» Exercise
Search the data below, and report every line in which "měsíců" occurs.

Start of Records for processing

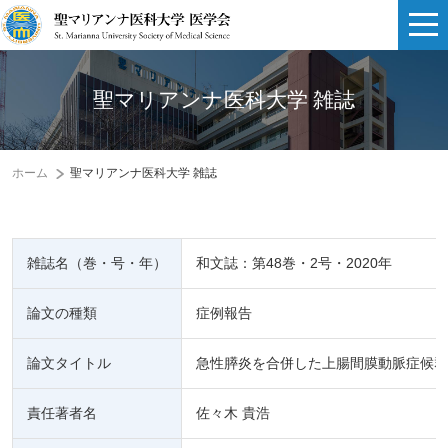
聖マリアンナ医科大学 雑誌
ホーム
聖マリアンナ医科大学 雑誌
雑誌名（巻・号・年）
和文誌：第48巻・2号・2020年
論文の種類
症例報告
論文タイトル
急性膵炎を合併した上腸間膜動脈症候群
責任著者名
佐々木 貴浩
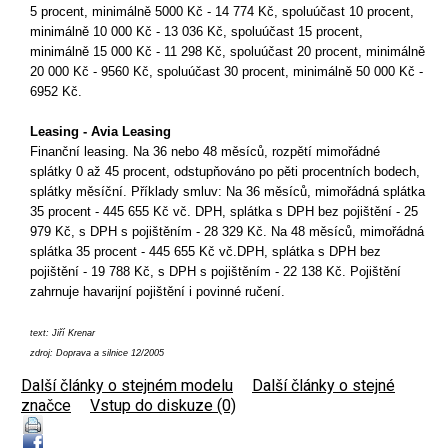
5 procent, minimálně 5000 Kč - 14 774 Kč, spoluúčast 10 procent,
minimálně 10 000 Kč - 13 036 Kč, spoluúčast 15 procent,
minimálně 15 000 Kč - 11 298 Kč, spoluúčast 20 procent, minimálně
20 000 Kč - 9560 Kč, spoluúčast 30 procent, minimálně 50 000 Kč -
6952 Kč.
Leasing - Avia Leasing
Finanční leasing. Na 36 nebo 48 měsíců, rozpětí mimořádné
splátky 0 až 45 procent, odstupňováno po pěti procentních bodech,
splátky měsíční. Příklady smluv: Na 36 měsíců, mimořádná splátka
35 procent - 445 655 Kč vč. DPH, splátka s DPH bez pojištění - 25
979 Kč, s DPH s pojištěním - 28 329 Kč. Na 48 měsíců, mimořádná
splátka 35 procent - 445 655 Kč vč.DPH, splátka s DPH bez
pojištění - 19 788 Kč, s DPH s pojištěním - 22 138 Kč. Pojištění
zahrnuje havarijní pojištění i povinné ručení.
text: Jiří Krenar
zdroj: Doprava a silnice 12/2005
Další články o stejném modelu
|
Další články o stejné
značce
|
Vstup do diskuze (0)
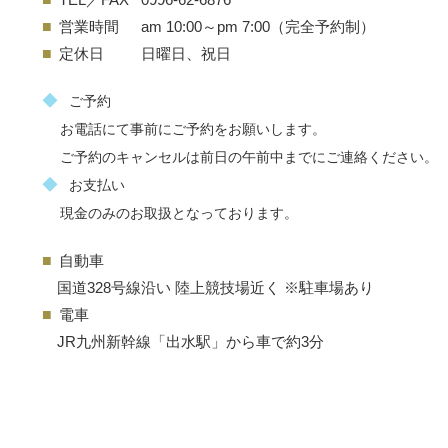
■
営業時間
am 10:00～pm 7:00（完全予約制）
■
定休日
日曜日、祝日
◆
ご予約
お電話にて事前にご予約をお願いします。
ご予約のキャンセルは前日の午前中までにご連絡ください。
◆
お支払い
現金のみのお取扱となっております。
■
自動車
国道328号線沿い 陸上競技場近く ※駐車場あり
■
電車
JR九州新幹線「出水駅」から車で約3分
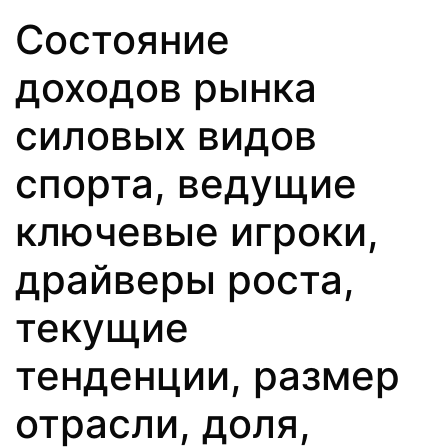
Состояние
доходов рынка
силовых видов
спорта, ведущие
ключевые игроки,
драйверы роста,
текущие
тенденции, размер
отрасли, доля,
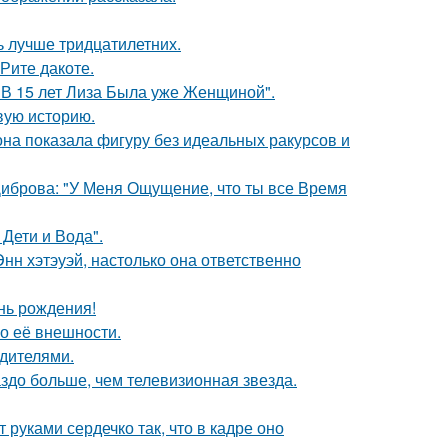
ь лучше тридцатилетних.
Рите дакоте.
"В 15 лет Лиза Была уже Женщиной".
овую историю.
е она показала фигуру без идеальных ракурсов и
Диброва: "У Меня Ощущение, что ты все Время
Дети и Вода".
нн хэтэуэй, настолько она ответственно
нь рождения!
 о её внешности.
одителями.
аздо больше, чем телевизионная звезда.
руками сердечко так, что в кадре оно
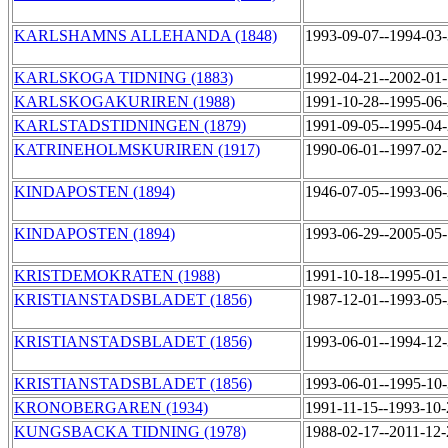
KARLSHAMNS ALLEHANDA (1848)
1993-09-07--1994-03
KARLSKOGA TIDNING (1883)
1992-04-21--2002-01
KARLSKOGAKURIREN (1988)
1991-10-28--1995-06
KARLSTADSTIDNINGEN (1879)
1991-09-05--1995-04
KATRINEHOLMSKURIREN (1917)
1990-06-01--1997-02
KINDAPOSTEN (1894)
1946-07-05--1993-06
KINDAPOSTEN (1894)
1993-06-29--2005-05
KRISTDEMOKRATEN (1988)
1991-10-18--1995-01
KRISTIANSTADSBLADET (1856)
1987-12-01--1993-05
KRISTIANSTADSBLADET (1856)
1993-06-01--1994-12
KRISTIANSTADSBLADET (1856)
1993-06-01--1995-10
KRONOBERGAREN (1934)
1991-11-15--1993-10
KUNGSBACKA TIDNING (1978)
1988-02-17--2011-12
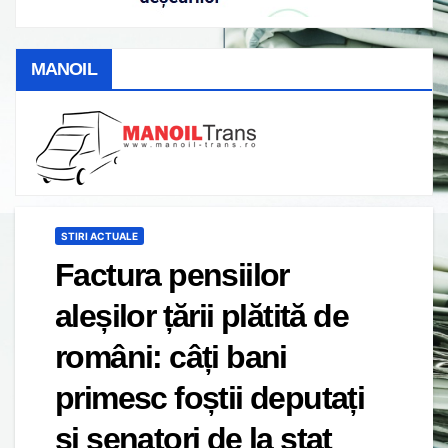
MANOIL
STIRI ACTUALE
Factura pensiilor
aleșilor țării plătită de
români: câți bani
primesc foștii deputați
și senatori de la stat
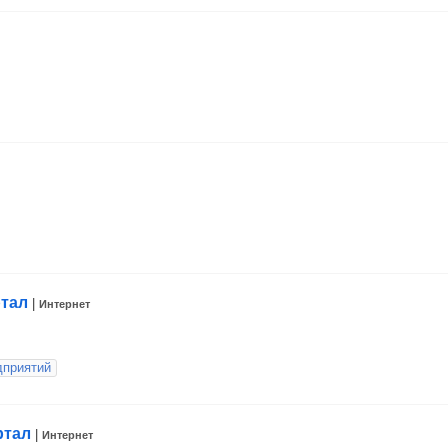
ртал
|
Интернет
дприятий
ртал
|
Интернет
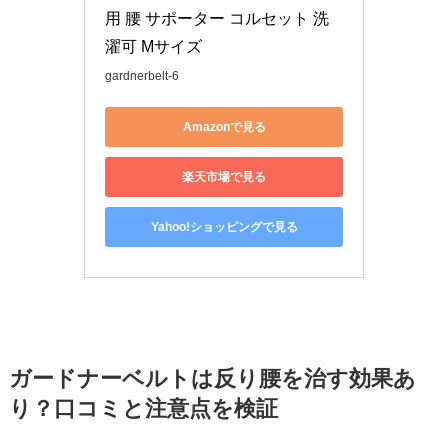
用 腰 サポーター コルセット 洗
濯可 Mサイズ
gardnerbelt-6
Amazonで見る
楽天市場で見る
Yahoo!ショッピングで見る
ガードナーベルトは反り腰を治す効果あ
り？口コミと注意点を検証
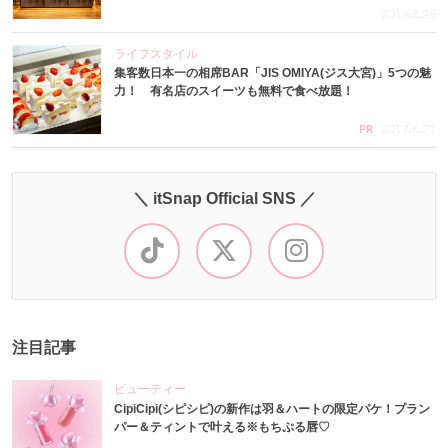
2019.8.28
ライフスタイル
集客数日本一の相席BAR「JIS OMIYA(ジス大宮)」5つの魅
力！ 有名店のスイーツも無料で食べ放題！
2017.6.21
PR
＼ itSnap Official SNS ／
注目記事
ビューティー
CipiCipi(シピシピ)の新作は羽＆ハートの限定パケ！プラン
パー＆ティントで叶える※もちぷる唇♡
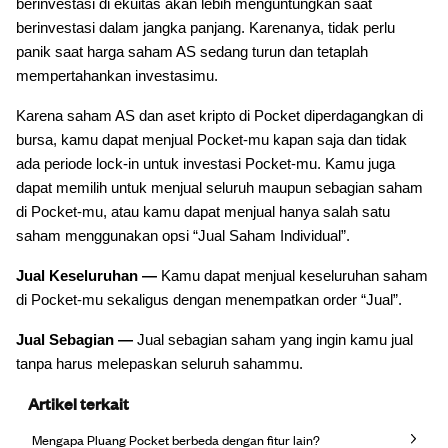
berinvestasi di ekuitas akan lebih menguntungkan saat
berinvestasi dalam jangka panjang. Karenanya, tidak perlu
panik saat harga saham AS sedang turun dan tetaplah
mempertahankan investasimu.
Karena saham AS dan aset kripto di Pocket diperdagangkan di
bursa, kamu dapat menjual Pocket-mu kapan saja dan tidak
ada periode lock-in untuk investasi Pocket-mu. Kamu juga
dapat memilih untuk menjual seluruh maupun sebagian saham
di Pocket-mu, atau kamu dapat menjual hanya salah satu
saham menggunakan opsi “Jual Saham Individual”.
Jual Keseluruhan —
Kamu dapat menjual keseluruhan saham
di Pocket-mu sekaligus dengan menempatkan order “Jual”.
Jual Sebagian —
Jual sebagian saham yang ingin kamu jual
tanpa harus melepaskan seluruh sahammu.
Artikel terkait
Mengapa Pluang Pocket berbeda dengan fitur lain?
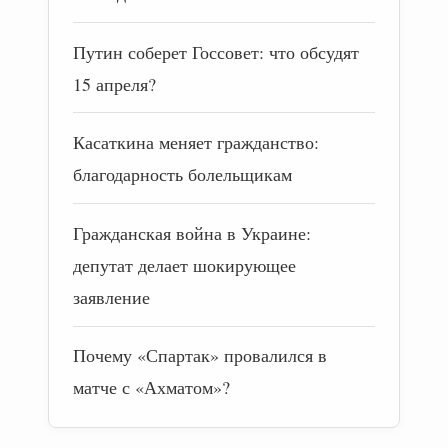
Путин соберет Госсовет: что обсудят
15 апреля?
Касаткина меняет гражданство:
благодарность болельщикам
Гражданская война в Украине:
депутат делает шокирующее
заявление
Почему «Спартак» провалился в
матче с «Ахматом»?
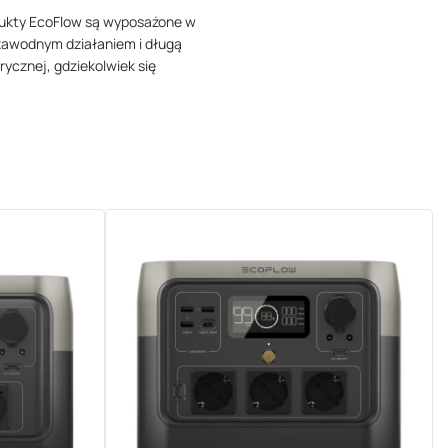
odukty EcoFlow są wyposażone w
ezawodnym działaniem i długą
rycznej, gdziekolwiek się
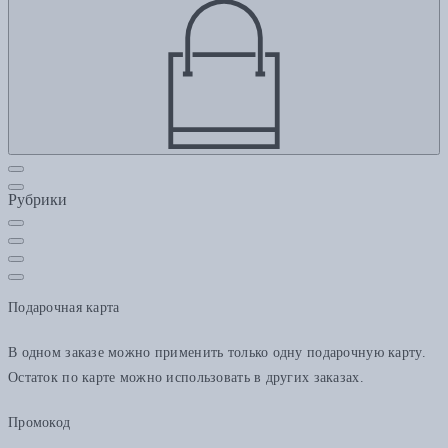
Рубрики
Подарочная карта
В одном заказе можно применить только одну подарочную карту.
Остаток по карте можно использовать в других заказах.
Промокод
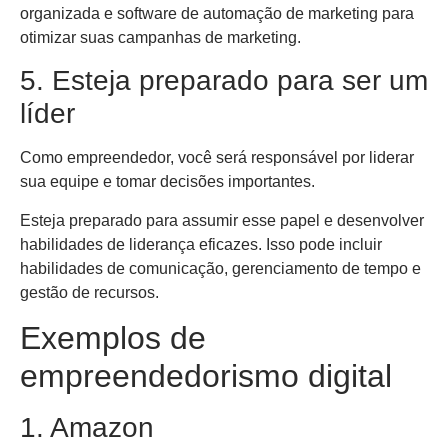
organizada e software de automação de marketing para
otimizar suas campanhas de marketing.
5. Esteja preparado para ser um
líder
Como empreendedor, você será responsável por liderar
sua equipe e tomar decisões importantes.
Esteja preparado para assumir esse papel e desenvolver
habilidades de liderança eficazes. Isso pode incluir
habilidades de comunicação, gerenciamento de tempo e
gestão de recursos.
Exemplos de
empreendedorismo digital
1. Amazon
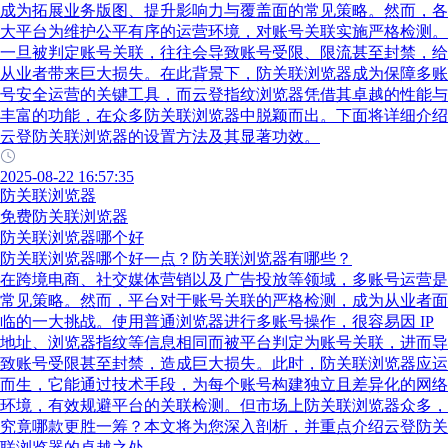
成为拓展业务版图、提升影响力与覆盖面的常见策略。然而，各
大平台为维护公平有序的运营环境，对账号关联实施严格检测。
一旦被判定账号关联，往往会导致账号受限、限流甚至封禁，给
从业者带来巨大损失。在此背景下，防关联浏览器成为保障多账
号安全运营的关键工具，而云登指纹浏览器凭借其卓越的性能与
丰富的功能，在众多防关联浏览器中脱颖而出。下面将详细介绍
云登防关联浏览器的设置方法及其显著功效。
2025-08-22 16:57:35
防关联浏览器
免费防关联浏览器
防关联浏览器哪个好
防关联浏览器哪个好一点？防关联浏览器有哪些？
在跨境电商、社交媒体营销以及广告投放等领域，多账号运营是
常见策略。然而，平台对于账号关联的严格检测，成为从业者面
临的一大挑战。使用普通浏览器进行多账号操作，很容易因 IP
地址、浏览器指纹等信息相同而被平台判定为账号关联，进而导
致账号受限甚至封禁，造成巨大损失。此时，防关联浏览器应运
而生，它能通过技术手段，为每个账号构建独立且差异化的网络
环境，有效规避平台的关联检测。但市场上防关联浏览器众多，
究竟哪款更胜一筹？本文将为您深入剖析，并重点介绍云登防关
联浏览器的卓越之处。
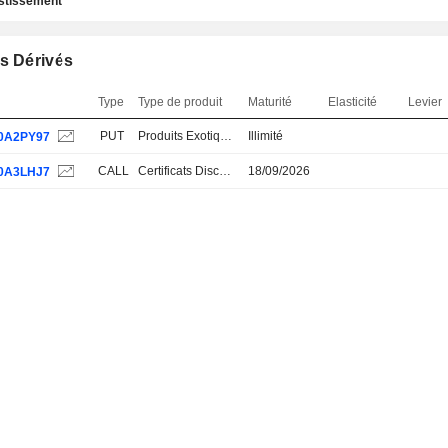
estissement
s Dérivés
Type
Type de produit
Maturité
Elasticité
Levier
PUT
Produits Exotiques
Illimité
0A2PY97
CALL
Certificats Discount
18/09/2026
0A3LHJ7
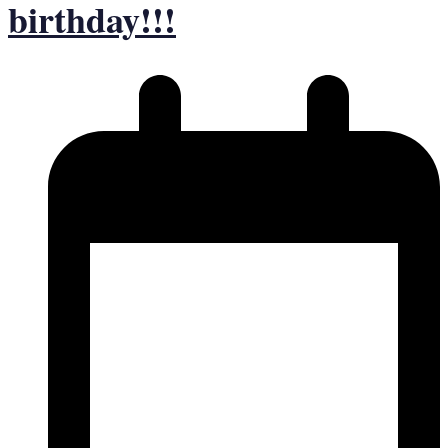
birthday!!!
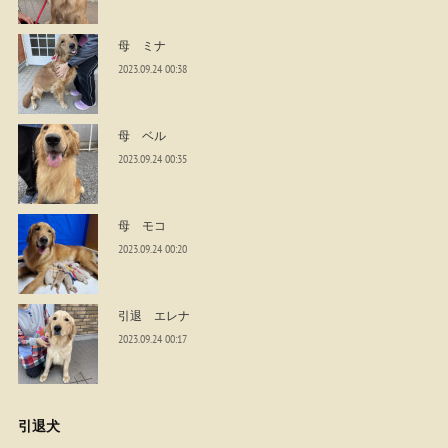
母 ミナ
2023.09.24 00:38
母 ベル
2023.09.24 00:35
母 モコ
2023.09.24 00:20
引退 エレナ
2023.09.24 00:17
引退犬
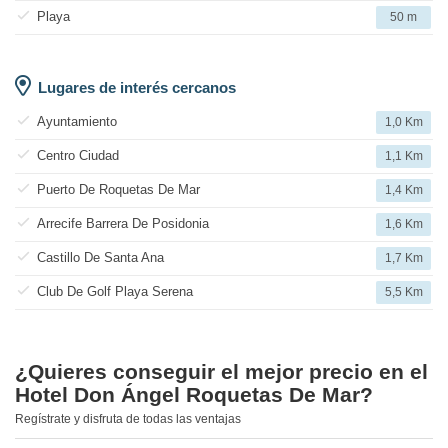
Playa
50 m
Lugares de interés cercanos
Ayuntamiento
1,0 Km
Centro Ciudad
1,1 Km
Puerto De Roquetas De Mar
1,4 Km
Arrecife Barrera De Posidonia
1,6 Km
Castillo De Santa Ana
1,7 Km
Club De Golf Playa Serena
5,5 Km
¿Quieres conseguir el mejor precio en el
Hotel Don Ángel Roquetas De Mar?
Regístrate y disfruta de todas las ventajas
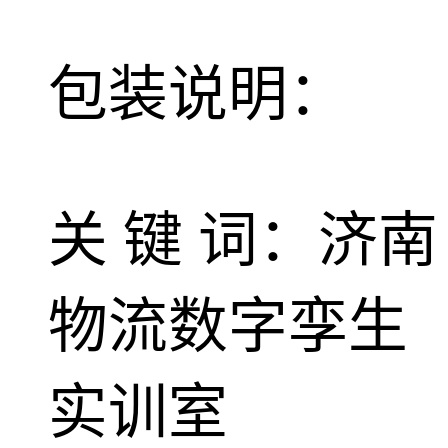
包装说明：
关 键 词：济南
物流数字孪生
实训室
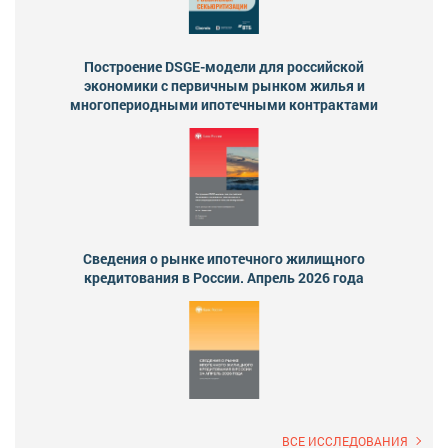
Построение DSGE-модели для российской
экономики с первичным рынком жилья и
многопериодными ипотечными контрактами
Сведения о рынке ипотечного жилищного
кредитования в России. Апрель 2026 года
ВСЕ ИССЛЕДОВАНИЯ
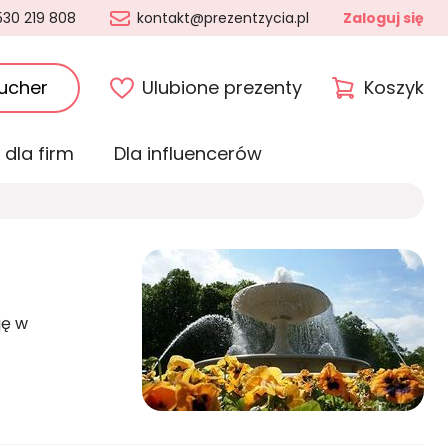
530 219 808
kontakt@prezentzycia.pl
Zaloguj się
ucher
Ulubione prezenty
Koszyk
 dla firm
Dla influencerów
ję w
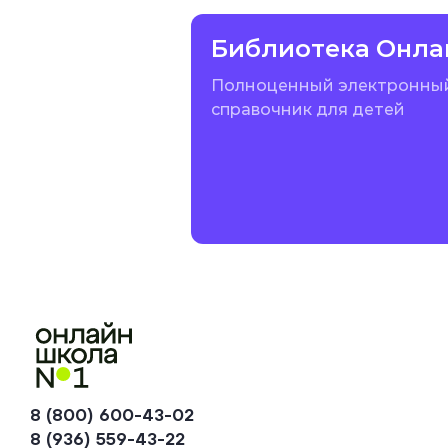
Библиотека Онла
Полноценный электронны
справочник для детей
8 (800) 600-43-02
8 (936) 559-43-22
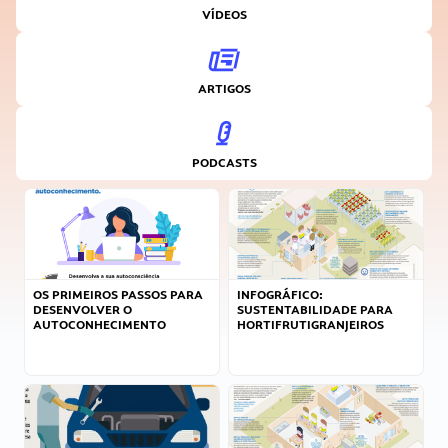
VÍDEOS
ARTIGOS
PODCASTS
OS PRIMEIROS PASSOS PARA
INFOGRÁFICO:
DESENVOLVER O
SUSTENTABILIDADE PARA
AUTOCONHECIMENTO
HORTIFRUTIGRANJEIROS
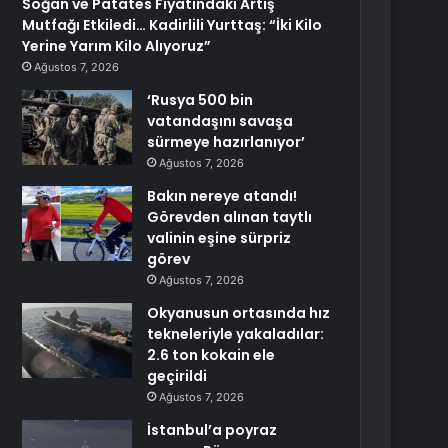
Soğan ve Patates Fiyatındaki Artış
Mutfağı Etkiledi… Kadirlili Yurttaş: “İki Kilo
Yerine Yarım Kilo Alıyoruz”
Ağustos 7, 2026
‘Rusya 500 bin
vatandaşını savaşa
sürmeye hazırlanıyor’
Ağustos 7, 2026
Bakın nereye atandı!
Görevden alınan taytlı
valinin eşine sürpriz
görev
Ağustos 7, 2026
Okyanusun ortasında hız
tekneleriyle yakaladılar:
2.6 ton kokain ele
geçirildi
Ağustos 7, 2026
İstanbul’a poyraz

End of Records for processing

» Task answer
Finanční leasing. Na 36 nebo 48 měsíců, rozpětí mimořádné
splátky měsíční. Příklady smluv: Na 36 měsíců, mimořádná splátka
979 Kč, s DPH s pojištěním - 28 329 Kč. Na 48 měsíců, mimořádná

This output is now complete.